Instructions for the task
Output the lines from the line containing "Persönliche Beratung" up to and including the line containing "موجب افزایش و" as a JSON list of strings, with one string per line and blank lines omitted. Leave the pictures out of the answer.

(Extracted text data from pages)

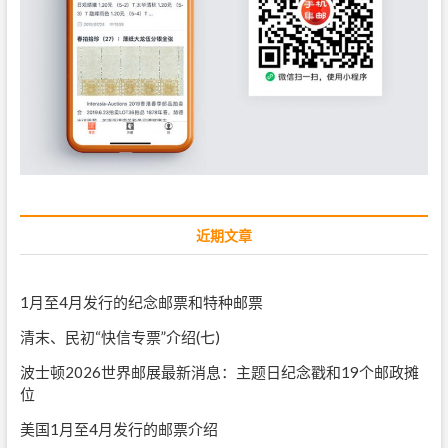
近期文章
1月至4月发行的纪念邮票和特种邮票
清末、民初“快信专票”介绍(七)
波士顿2026世界邮展最新消息：主题日纪念戳和19个邮政摊
位
美国1月至4月发行的邮票介绍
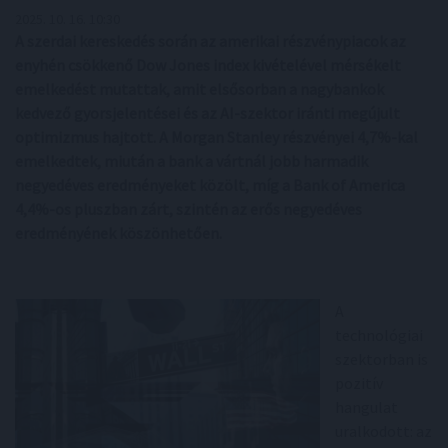
2025. 10. 16. 10:30
A szerdai kereskedés során az amerikai részvénypiacok az
enyhén csökkenő Dow Jones index kivételével mérsékelt
emelkedést mutattak, amit elsősorban a nagybankok
kedvező gyorsjelentései és az AI-szektor iránti megújult
optimizmus hajtott. A Morgan Stanley részvényei 4,7%-kal
emelkedtek, miután a bank a vártnál jobb harmadik
negyedéves eredményeket közölt, míg a Bank of America
4,4%-os pluszban zárt, szintén az erős negyedéves
eredményének köszönhetően.
A
technológiai
szektorban is
pozitív
hangulat
uralkodott: az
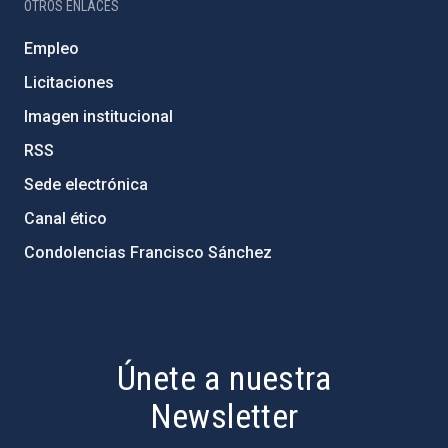
OTROS ENLACES
Empleo
Licitaciones
Imagen institucional
RSS
Sede electrónica
Canal ético
Condolencias Francisco Sánchez
PostFooter > Newsletter link
Únete a nuestra
Newsletter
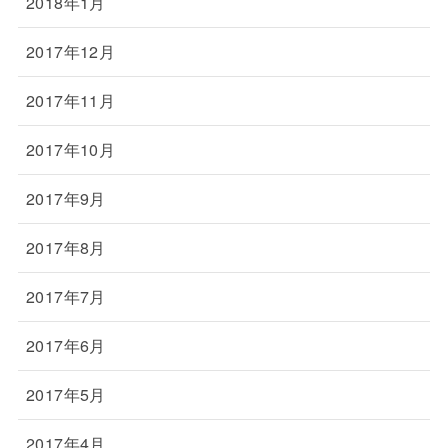
2018年1月
2017年12月
2017年11月
2017年10月
2017年9月
2017年8月
2017年7月
2017年6月
2017年5月
2017年4月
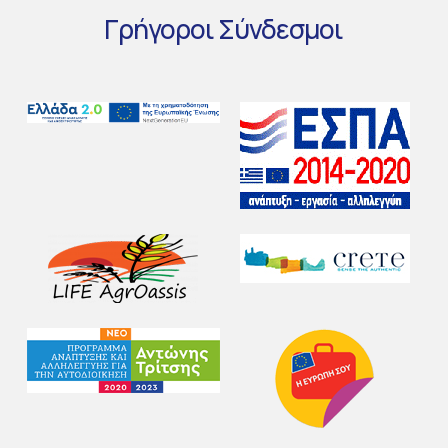
Γρήγοροι
Σύνδεσμοι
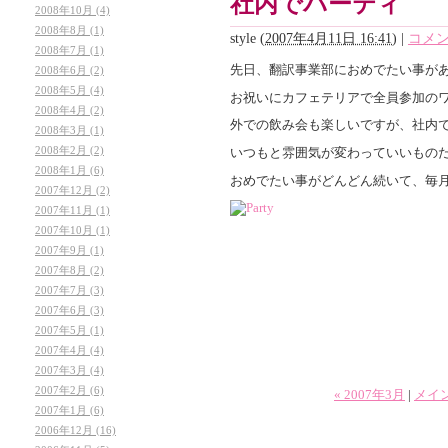
社内でパーティ
2008年10月 (4)
2008年8月 (1)
style
(
2007年4月11日 16:41
)
|
コメン
2008年7月 (1)
先日、翻訳事業部におめでたい事が
2008年6月 (2)
2008年5月 (4)
お祝いにカフェテリアで全員参加の
2008年4月 (2)
外での飲み会も楽しいですが、社内
2008年3月 (1)
2008年2月 (2)
いつもと雰囲気が変わっていいものだ
2008年1月 (6)
おめでたい事がどんどん続いて、毎月
2007年12月 (2)
2007年11月 (1)
2007年10月 (1)
2007年9月 (1)
2007年8月 (2)
2007年7月 (3)
2007年6月 (3)
2007年5月 (1)
2007年4月 (4)
2007年3月 (4)
2007年2月 (6)
« 2007年3月
|
メイ
2007年1月 (6)
2006年12月 (16)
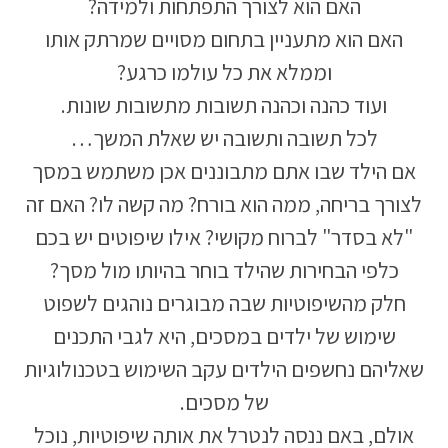
האם הוא לצורך התפתחות ולמידה?
האם הוא מתעניין בתחום מסויים שמרתק אותו
וממלא את כל עולמו כרגע?
ועוד כהנה וכהנה תשובות מתשובות שונות.
לכל תשובה ותשובה יש שאלת המשך…
אם הילד שבו אתם מתבוננים אכן משתמש במסך
לצורך בריחה, ממה הוא בורח? מה קשה לו? האם זה
"לא בסדר" לברוח מקושי? אילו שיפוטים יש בכם
כלפי הבחירות שהילד בוחר בהיותו מול מסך?
חלק מהשיפוטיות שבה מבוגרים נוהגים לשפוט
שימוש של ילדים במסכים, היא לגבי התכנים
שאליהם נחשפים הילדים עקב השימוש בטכנולוגיות
של מסכים.
אולם, באם ננסה לנטרל את אותה שיפוטיות, נוכל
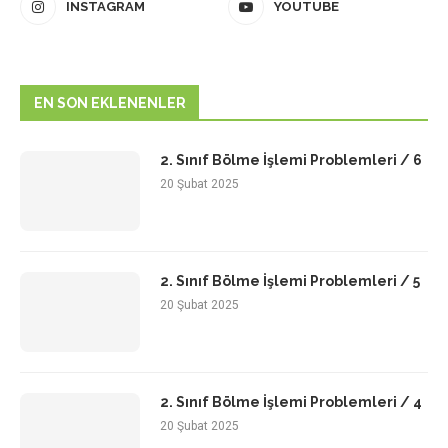
INSTAGRAM
YOUTUBE
EN SON EKLENENLER
2. Sınıf Bölme İşlemi Problemleri / 6
20 Şubat 2025
2. Sınıf Bölme İşlemi Problemleri / 5
20 Şubat 2025
2. Sınıf Bölme İşlemi Problemleri / 4
20 Şubat 2025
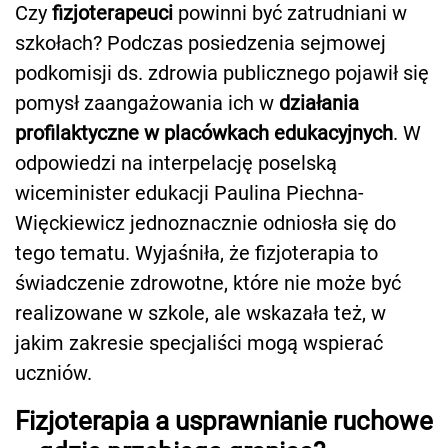
Czy
fizjoterapeuci
powinni być zatrudniani w
szkołach? Podczas posiedzenia sejmowej
podkomisji ds. zdrowia publicznego pojawił się
pomysł zaangażowania ich w
działania
profilaktyczne w placówkach edukacyjnych
. W
odpowiedzi na interpelację poselską
wiceminister edukacji Paulina Piechna-
Więckiewicz jednoznacznie odniosła się do
tego tematu. Wyjaśniła, że fizjoterapia to
świadczenie zdrowotne, które nie może być
realizowane w szkole, ale wskazała też, w
jakim zakresie specjaliści mogą wspierać
uczniów.
Fizjoterapia a usprawnianie ruchowe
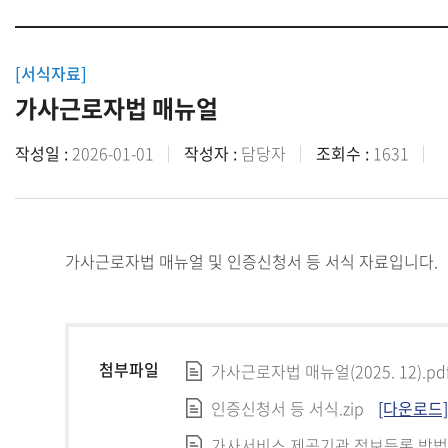
[서식자료]
가사근로자법 매뉴얼
작성일 :
2026-01-01
작성자 :
담당자
조회수 :
1631
가사근로자법 매뉴얼 및 인증신청서 등 서식 자료입니다.
첨부파일
가사근로자법 매뉴얼(2025. 12).pd
인증신청서 등 서식.zip
[다운로드]
가사서비스 제공기관 정보등록 방법.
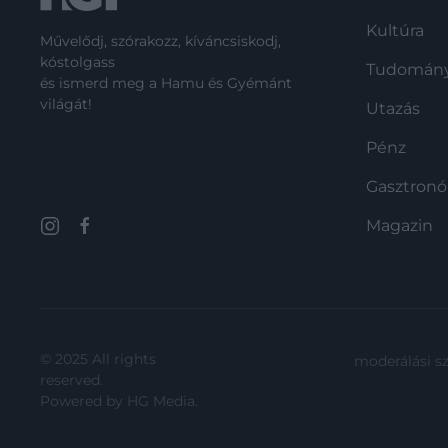
Kultúra
Művelődj, szórakozz, kíváncsiskodj,
kóstolgass
Tudomán
és ismerd meg a Hamu és Gyémánt
világát!
Utazás
Pénz
Gasztron
Magazin
© 2025 All rights
moderálási s
reserved.
Powered by
HG Media
.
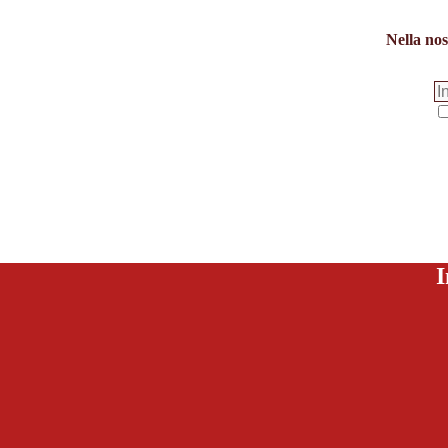
Nella nos
I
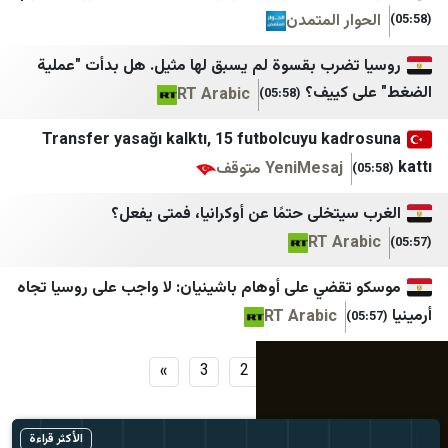
بین المللی اهل بیت (ع)
صحيفة 4 مايو
ر المتمدن
خبرگزاری ایکنا
يافع نيوز
ضرب بقسوة لم يسبق لها مثيل. هل بدأت "عملية
پانا
وفا
كييف؟
RT Arabic
(05:58)
پایگاه اطلاع رسانی مهرصبا
وكالة قدس نت للأنباء
Transfer yasağı kalktı, 15 futbolcuyu ka
ريا
تابناک
قناة فلسطين اليوم
YeniMesaj متوقف
تقريب
عرب 48
تخلى حتمًا عن أوكرانيا، فمتى يفعل؟
RT Ar
قضي على أوهام باشينيان: لا واجب على روسيا تجاه
RT Arabic
»
3
2
1
الأكثر قراءة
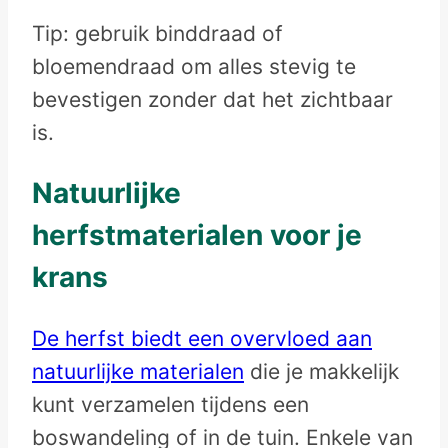
Tip: gebruik binddraad of
bloemendraad om alles stevig te
bevestigen zonder dat het zichtbaar
is.
Natuurlijke
herfstmaterialen voor je
krans
De herfst biedt een overvloed aan
natuurlijke materialen
die je makkelijk
kunt verzamelen tijdens een
boswandeling of in de tuin. Enkele van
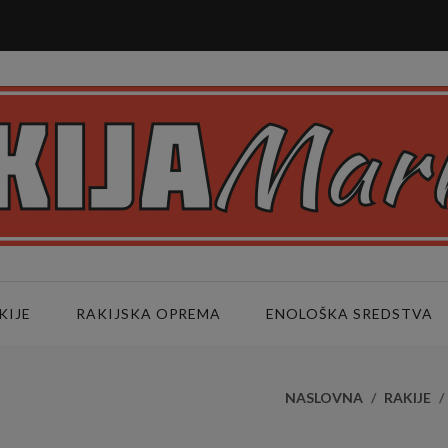
KIJE
RAKIJSKA OPREMA
ENOLOŠKA SREDSTVA
NASLOVNA
RAKIJE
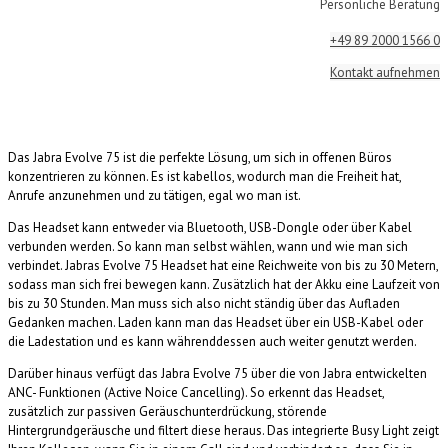
Persönliche Beratung
+49 89 2000 1566 0
Kontakt aufnehmen
Das Jabra Evolve 75 ist die perfekte Lösung, um sich in offenen Büros
konzentrieren zu können. Es ist kabellos, wodurch man die Freiheit hat,
Anrufe anzunehmen und zu tätigen, egal wo man ist.
Das Headset kann entweder via Bluetooth, USB-Dongle oder über Kabel
verbunden werden. So kann man selbst wählen, wann und wie man sich
verbindet. Jabras Evolve 75 Headset hat eine Reichweite von bis zu 30 Metern,
sodass man sich frei bewegen kann. Zusätzlich hat der Akku eine Laufzeit von
bis zu 30 Stunden. Man muss sich also nicht ständig über das Aufladen
Gedanken machen. Laden kann man das Headset über ein USB-Kabel oder
die Ladestation und es kann währenddessen auch weiter genutzt werden.
Darüber hinaus verfügt das Jabra Evolve 75 über die von Jabra entwickelten
ANC- Funktionen (Active Noice Cancelling). So erkennt das Headset,
zusätzlich zur passiven Geräuschunterdrückung, störende
Hintergrundgeräusche und filtert diese heraus. Das integrierte Busy Light zeigt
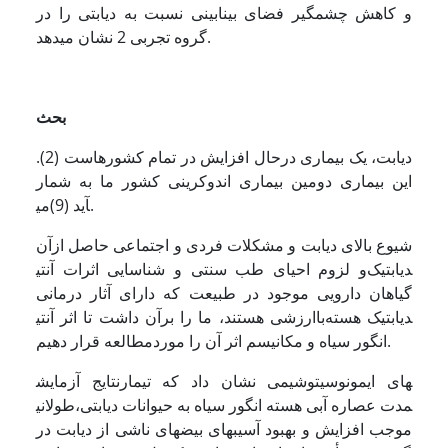
و کاهش چشمگیر فضای بینابینی نسبت به دیابتی را در
گروه تجربی 2 نشان می­دهد.
بحث
دیابت، یک بیماری درحال افزایش در تمام کشورهاست (2).
این بیماری دومین بیماری اندوکرینی کشور ما به شمار
می‎آید (9).
شیوع بالای دیابت و مشکلات فردی و اجتماعی حاصل ازآن
و لزوم احیای طب سنتی و شناسایی اثرات آنتی‎دیابتیک
گیاهان دارویی موجود در طبیعت که دارای آثار درمانی
باارزشی هستند، ما را برآن داشت تا اثر آنتی‎دیابتیک هسته
انگور سیاه و مکانیسم اثر آن را موردمطالعه قرار دهیم.
نتایج آزمایش‎های ایمونوسیتوشیمی نشان داد که تیمار
طولانی‎مدت عصاره آبی هسته انگور سیاه به حیوانات دیابتی،
موجب افزایش و بهبود آسیب­های بیضه­ای ناشی از دیابت در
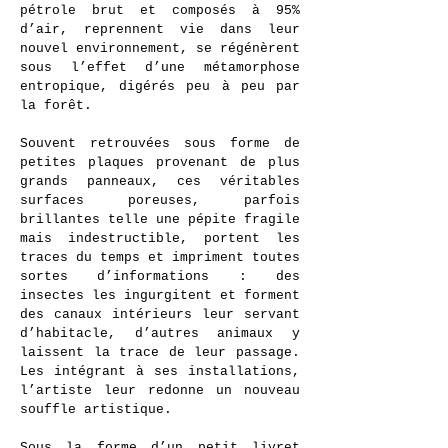
pétrole brut et composés à 95%
d’air, reprennent vie dans leur
nouvel environnement, se régénèrent
sous l’effet d’une métamorphose
entropique, digérés peu à peu par
la forêt.
Souvent retrouvées sous forme de
petites plaques provenant de plus
grands panneaux, ces véritables
surfaces poreuses, parfois
brillantes telle une pépite fragile
mais indestructible, portent les
traces du temps et impriment toutes
sortes d’informations : des
insectes les ingurgitent et forment
des canaux intérieurs leur servant
d’habitacle, d’autres animaux y
laissent la trace de leur passage.
Les intégrant à ses installations,
l’artiste leur redonne un nouveau
souffle artistique.
Sous la forme d’un petit livret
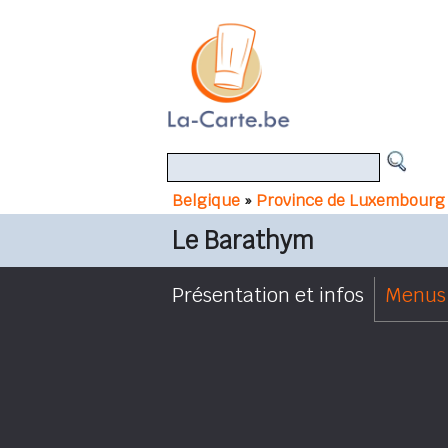
Belgique
»
Province de Luxembourg
Le Barathym
Présentation et infos
Menus 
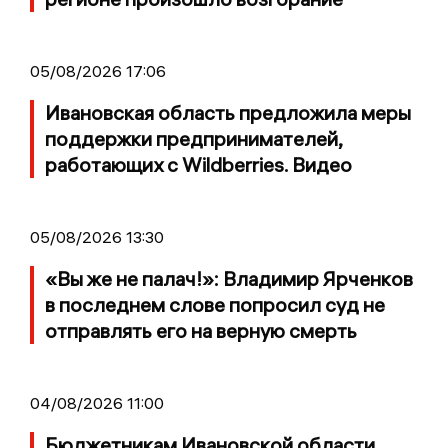
05/08/2026 17:06
Ивановская область предложила меры
поддержки предпринимателей,
работающих с Wildberries. Видео
05/08/2026 13:30
«Вы же не палач!»: Владимир Ярченков
в последнем слове попросил суд не
отправлять его на верную смерть
04/08/2026 11:00
Бюджетникам Ивановской области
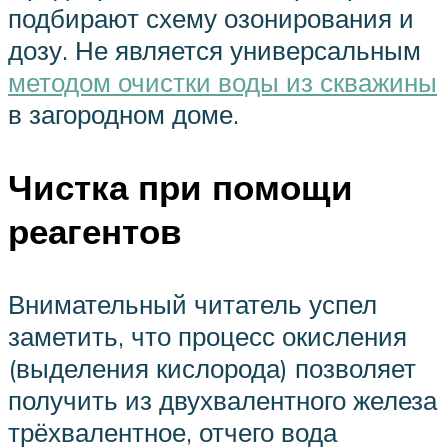
подбирают схему озонирования и
дозу. Не является универсальным
методом очистки воды из скважины
в загородном доме.
Чистка при помощи
реагентов
Внимательный читатель успел
заметить, что процесс окисления
(выделения кислорода) позволяет
получить из двухвалентного железа
трёхвалентное, отчего вода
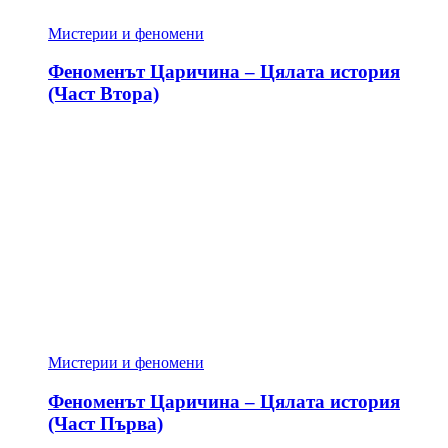
Мистерии и феномени
Феноменът Царичина – Цялата история
(Част Втора)
Мистерии и феномени
Феноменът Царичина – Цялата история
(Част Първа)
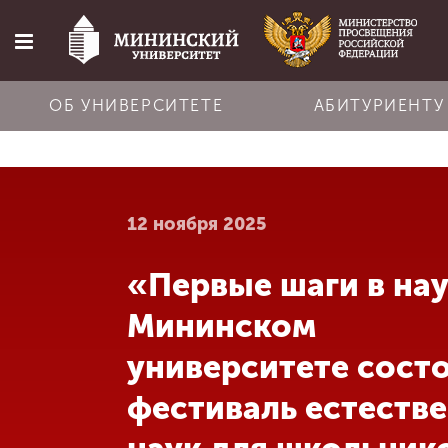
ОБ УНИВЕРСИТЕТЕ
АБИТУРИЕНТУ
Главная
12 ноября 2025
Об университете
«Первые шаги в нау
Абитуриенту
Мининском
Обучение
университете сост
фестиваль естеств
Наука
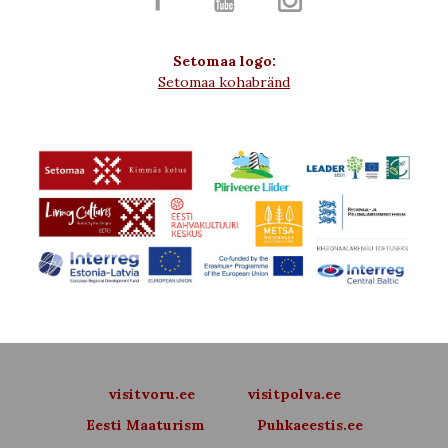
Setomaa logo:
Setomaa kohabränd
visitvoru.ee
visitpolva.ee
Eesti Maaturism
Puhkaeestis.ee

Final answer
[
  "Persönliche Beratung",
  "+49 89 2000 1566 0",
  "Kontakt aufnehmen",
  "Das Jabra Evolve 75 ist die perfekte Lösung, um sich in offenen Büros",
  "konzentrieren zu können. Es ist kabellos, wodurch man die Freiheit hat,",
  "Anrufe anzunehmen und zu tätigen, egal wo man ist.",
  "Das Headset kann entweder via Bluetooth, USB-Dongle oder über Kabel",
  "verbunden werden. So kann man selbst wählen, wann und wie man sich",
  "verbindet. Jabras Evolve 75 Headset hat eine Reichweite von bis zu 30 Metern,",
  "sodass man sich frei bewegen kann. Zusätzlich hat der Akku eine Laufzeit von",
  "bis zu 30 Stunden. Man muss sich also nicht ständig über das Aufladen",
  "Gedanken machen. Laden kann man das Headset über ein USB-Kabel oder",
  "die Ladestation und es kann währenddessen auch weiter genutzt werden.",
  "Darüber hinaus verfügt das Jabra Evolve 75 über die von Jabra entwickelten",
  "ANC- Funktionen (Active Noice Cancelling). So erkennt das Headset,",
  "zusätzlich zur passiven Geräuschunterdrückung, störende",
  "Hintergrundgeräusche und filtert diese heraus. Das integrierte Busy Light zeigt",
  "و کاهش چشمگیر فضای بینابینی نسبت به دیابتی را در",
  "گروه تجربی 2 نشان می­دهد.",
  "بحث",
  "دیابت، یک بیماری درحال افزایش در تمام کشورهاست (2).",
  "این بیماری دومین بیماری اندوکرینی کشور ما به شمار",
  "می‎آید (9).",
  "شیوع بالای دیابت و مشکلات فردی و اجتماعی حاصل ازآن",
  "و لزوم احیای طب سنتی و شناسایی اثرات آنتی‎دیابتیک",
  "گیاهان دارویی موجود در طبیعت که دارای آثار درمانی",
  "باارزشی هستند، ما را برآن داشت تا اثر آنتی‎دیابتیک هسته",
  "انگور سیاه و مکانیسم اثر آن را موردمطالعه قرار دهیم.",
  "نتایج آزمایش‎های ایمونوسیتوشیمی نشان داد که تیمار",
  "طولانی‎مدت عصاره آبی هسته انگور سیاه به حیوانات دیابتی،",
  "موجب افزایش و بهبود آسیب­های بیضه­ای ناشی از دیابت در"
]